Reproduce the lines below word for word, leaving out the bracketed picture markers.

*** DATA LISTING

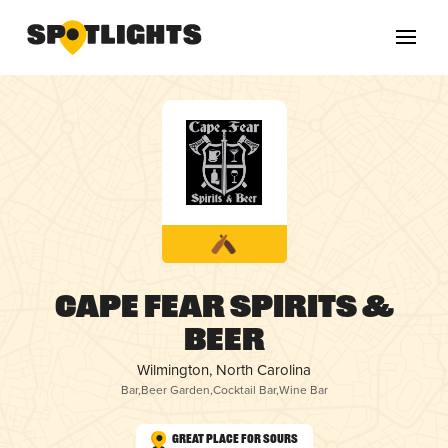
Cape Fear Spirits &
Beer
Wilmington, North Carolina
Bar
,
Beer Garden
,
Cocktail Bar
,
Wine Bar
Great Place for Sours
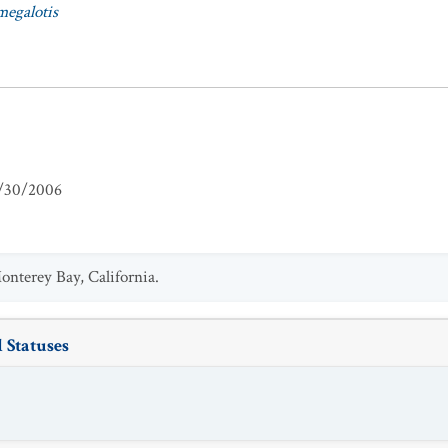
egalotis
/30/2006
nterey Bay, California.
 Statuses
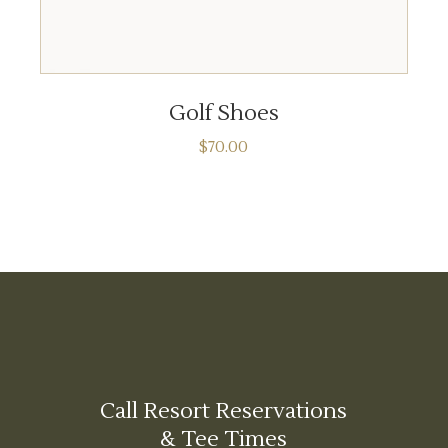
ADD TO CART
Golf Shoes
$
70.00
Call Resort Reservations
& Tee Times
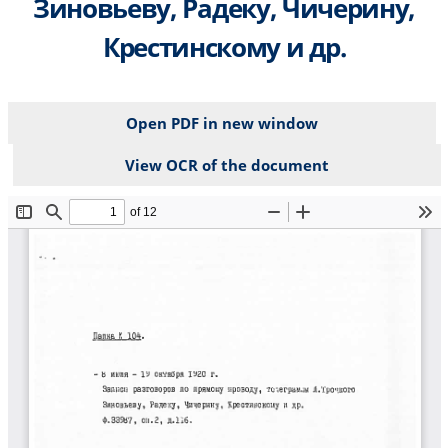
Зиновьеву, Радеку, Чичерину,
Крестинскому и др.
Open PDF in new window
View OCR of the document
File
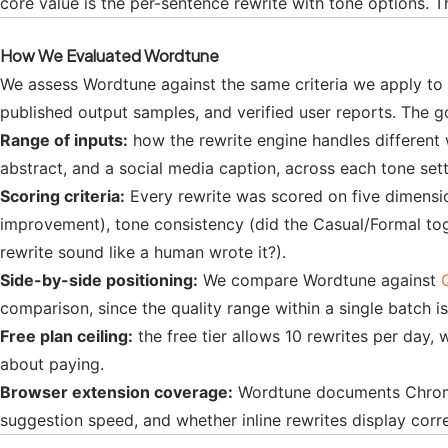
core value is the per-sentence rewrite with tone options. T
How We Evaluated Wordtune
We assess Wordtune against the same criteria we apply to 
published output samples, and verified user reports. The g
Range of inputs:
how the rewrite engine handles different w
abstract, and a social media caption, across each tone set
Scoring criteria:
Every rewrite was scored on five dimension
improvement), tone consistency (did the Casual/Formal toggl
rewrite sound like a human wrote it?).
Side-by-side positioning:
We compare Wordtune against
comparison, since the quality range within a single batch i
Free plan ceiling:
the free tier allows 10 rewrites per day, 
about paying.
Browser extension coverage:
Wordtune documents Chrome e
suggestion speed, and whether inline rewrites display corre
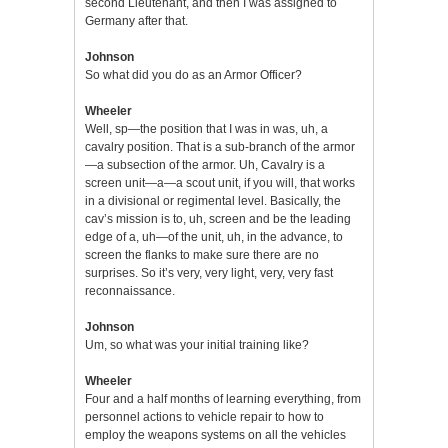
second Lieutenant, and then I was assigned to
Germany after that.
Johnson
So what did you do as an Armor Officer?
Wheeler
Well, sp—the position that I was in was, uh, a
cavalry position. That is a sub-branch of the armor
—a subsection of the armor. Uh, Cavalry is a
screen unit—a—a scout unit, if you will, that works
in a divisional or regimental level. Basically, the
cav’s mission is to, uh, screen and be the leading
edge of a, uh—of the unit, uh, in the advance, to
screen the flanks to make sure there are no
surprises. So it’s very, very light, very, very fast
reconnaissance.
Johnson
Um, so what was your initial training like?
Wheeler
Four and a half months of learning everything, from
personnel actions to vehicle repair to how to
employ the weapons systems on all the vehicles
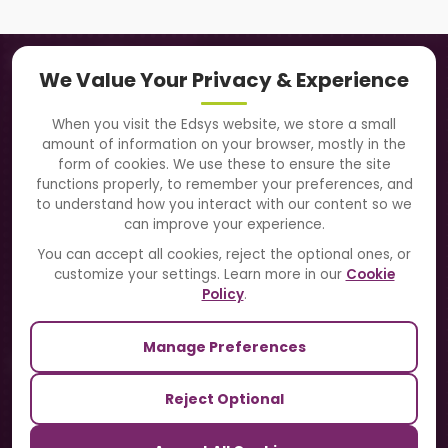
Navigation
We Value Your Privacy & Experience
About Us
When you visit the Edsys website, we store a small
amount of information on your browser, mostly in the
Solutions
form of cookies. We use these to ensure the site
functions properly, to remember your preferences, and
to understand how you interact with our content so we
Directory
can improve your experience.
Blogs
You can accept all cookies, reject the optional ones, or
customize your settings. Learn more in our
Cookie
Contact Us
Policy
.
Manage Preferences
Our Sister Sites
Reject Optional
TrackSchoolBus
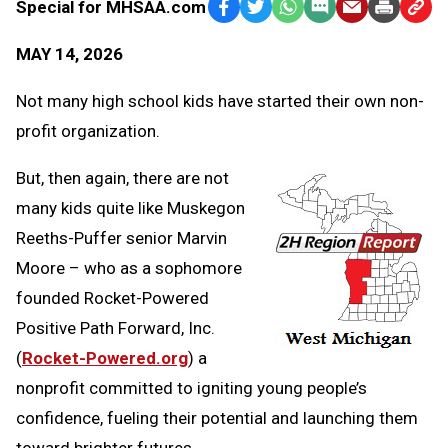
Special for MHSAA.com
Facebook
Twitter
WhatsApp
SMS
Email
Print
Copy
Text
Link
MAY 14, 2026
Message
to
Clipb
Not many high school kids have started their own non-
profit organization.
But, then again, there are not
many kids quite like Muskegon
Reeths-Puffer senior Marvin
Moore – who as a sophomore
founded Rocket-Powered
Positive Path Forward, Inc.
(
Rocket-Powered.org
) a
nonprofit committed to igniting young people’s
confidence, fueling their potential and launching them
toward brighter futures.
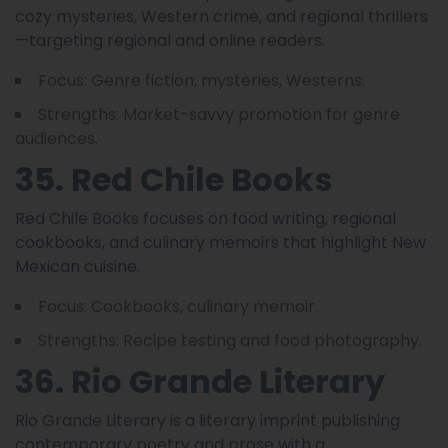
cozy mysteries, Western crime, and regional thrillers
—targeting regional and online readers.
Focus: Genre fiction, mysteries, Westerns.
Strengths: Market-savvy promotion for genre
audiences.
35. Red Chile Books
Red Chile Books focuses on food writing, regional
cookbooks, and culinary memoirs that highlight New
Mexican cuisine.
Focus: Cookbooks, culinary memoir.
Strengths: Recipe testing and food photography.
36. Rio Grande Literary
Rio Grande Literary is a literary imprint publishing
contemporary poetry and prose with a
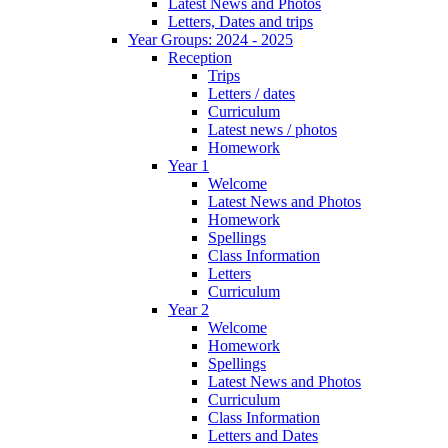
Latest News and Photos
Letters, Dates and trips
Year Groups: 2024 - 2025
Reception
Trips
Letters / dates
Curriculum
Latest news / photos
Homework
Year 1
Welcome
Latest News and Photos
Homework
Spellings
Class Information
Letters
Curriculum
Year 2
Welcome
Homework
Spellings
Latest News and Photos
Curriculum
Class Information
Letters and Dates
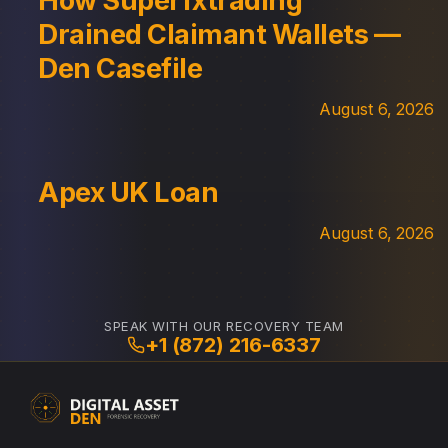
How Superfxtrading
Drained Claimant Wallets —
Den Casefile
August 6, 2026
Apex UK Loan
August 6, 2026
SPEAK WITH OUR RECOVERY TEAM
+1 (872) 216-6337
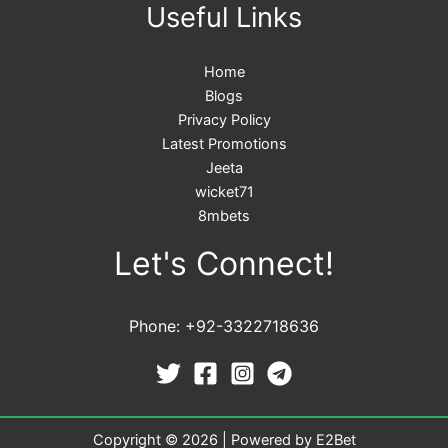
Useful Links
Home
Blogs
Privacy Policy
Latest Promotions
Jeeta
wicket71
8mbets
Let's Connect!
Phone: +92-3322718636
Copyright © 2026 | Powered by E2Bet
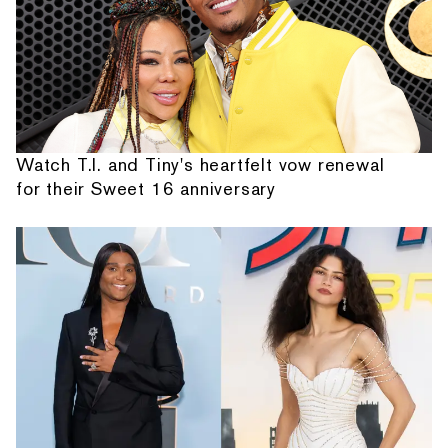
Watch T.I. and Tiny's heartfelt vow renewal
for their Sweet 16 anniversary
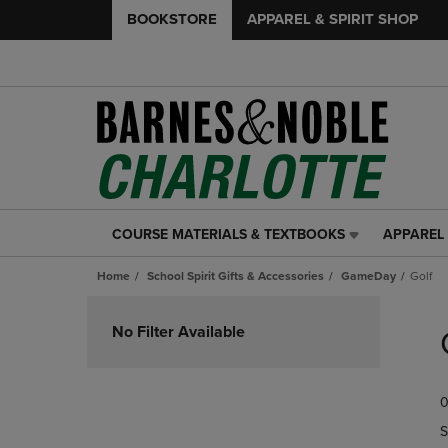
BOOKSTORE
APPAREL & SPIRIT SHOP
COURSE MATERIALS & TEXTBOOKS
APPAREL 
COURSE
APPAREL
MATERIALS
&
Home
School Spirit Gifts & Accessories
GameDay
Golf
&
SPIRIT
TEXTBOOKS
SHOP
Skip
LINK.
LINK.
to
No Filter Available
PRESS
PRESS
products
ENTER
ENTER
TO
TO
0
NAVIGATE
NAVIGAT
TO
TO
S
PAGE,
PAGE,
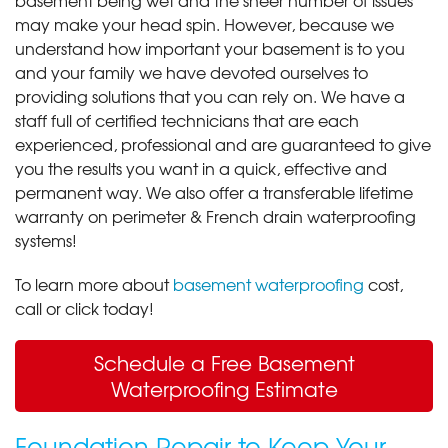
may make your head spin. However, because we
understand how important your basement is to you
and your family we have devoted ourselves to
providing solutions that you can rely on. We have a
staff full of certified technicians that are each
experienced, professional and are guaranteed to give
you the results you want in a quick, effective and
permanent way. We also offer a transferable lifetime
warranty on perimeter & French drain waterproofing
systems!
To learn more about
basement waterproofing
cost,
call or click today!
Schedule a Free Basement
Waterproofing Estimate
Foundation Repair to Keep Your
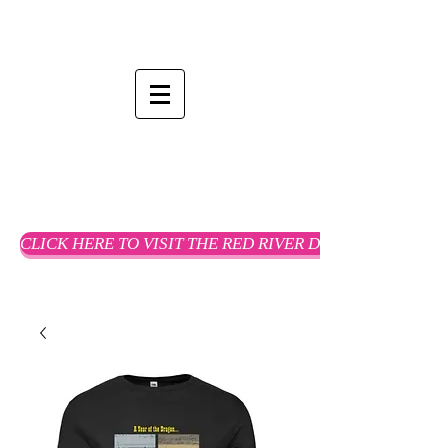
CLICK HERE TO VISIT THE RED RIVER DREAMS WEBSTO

******

[EXERCISE SOLUTION]
Cape Fear Spirits &
Beer
Wilmington, North Carolina
Bar
,
Beer Garden
,
Cocktail Bar
,
Wine Bar
Great Place for Sours
egalotis
/30/2006
nterey Bay, California.
 Statuses
ADD TO CART
Golf Shoes
$
70.00
Call Resort Reservations
& Tee Times
Зиновьеву, Радеку, Чичерину,
Крестинскому и др.
Open PDF in new window
View OCR of the document
File
core value is the per-sentence rewrite with tone options. T
How We Evaluated Wordtune
We assess Wordtune against the same criteria we apply to 
published output samples, and verified user reports. The g
Range of inputs:
how the rewrite engine handles different w
abstract, and a social media caption, across each tone set
Scoring criteria:
Every rewrite was scored on five dimension
improvement), tone consistency (did the Casual/Formal toggl
rewrite sound like a human wrote it?).
Side-by-side positioning:
We compare Wordtune against
comparison, since the quality range within a single batch i
Free plan ceiling:
the free tier allows 10 rewrites per day, 
about paying.
Browser extension coverage:
Wordtune documents Chrome e
suggestion speed, and whether inline rewrites display corre
second Lieutenant, and then I was assigned to
Germany after that.
Johnson
So what did you do as an Armor Officer?
Wheeler
Well, sp—the position that I was in was, uh, a
cavalry position. That is a sub-branch of the armor
—a subsection of the armor. Uh, Cavalry is a
screen unit—a—a scout unit, if you will, that works
in a divisional or regimental level. Basically, the
cav’s mission is to, uh, screen and be the leading
edge of a, uh—of the unit, uh, in the advance, to
screen the flanks to make sure there are no
surprises. So it’s very, very light, very, very fast
reconnaissance.
Johnson
Um, so what was your initial training like?
Wheeler
Four and a half months of learning everything, from
personnel actions to vehicle repair to how to
employ the weapons systems on all the vehicles
Navigation
We Value Your Privacy & Experience
About Us
When you visit the Edsys website, we store a small
amount of information on your browser, mostly in the
Solutions
form of cookies. We use these to ensure the site
functions properly, to remember your preferences, and
to understand how you interact with our content so we
Directory
can improve your experience.
Blogs
You can accept all cookies, reject the optional ones, or
customize your settings. Learn more in our
Cookie
Contact Us
Policy
.
Manage Preferences
Our Sister Sites
Reject Optional
TrackSchoolBus
Special for MHSAA.com
Facebook
Twitter
WhatsApp
SMS
Email
Print
Copy
Text
Link
MAY 14, 2026
Message
to
Clipb
Not many high school kids have started their own non-
profit organization.
But, then again, there are not
many kids quite like Muskegon
Reeths-Puffer senior Marvin
Moore – who as a sophomore
founded Rocket-Powered
Positive Path Forward, Inc.
(
Rocket-Powered.org
) a
nonprofit committed to igniting young people’s
confidence, fueling their potential and launching them
toward brighter futures.
cozy mysteries, Western crime, and regional thrillers
—targeting regional and online readers.
Focus: Genre fiction, mysteries, Westerns.
Strengths: Market-savvy promotion for genre
audiences.
35. Red Chile Books
Red Chile Books focuses on food writing, regional
cookbooks, and culinary memoirs that highlight New
Mexican cuisine.
Focus: Cookbooks, culinary memoir.
Strengths: Recipe testing and food photography.
36. Rio Grande Literary
Rio Grande Literary is a literary imprint publishing
contemporary poetry and prose with a
Latest News and Photos
Letters, Dates and trips
Year Groups: 2024 - 2025
Reception
Trips
Letters / dates
Curriculum
Latest news / photos
Homework
Year 1
Welcome
Latest News and Photos
Homework
Spellings
Class Information
Letters
Curriculum
Year 2
Welcome
Homework
Spellings
Latest News and Photos
Curriculum
Class Information
Letters and Dates
How Superfxtrading
Drained Claimant Wallets —
Den Casefile
August 6, 2026
Apex UK Loan
August 6, 2026
SPEAK WITH OUR RECOVERY TEAM
+1 (872) 216-6337
Useful Links
Home
Blogs
Privacy Policy
Latest Promotions
Jeeta
wicket71
8mbets
Let's Connect!
Phone: +92-3322718636
Copyright © 2026 | Powered by E2Bet
Watch T.I. and Tiny's heartfelt vow renewal
for their Sweet 16 anniversary
BOOKSTORE
APPAREL & SPIRIT SHOP
COURSE MATERIALS & TEXTBOOKS
APPAREL 
COURSE
APPAREL
MATERIALS
&
Home
School Spirit Gifts & Accessories
GameDay
Golf
&
SPIRIT
TEXTBOOKS
SHOP
Skip
LINK.
LINK.
to
No Filter Available
PRESS
PRESS
products
ENTER
ENTER
TO
TO
0
NAVIGATE
NAVIGAT
TO
TO
S
PAGE,
PAGE,
may make your head spin. However, because we
understand how important your basement is to you
and your family we have devoted ourselves to
providing solutions that you can rely on. We have a
staff full of certified technicians that are each
experienced, professional and are guaranteed to give
you the results you want in a quick, effective and
permanent way. We also offer a transferable lifetime
warranty on perimeter & French drain waterproofing
systems!
To learn more about
basement waterproofing
cost,
call or click today!
Schedule a Free Basement
Waterproofing Estimate
Foundation Repair to Keep Your
CLICK HERE TO VISIT THE RED RIVER DREAMS WEBSTO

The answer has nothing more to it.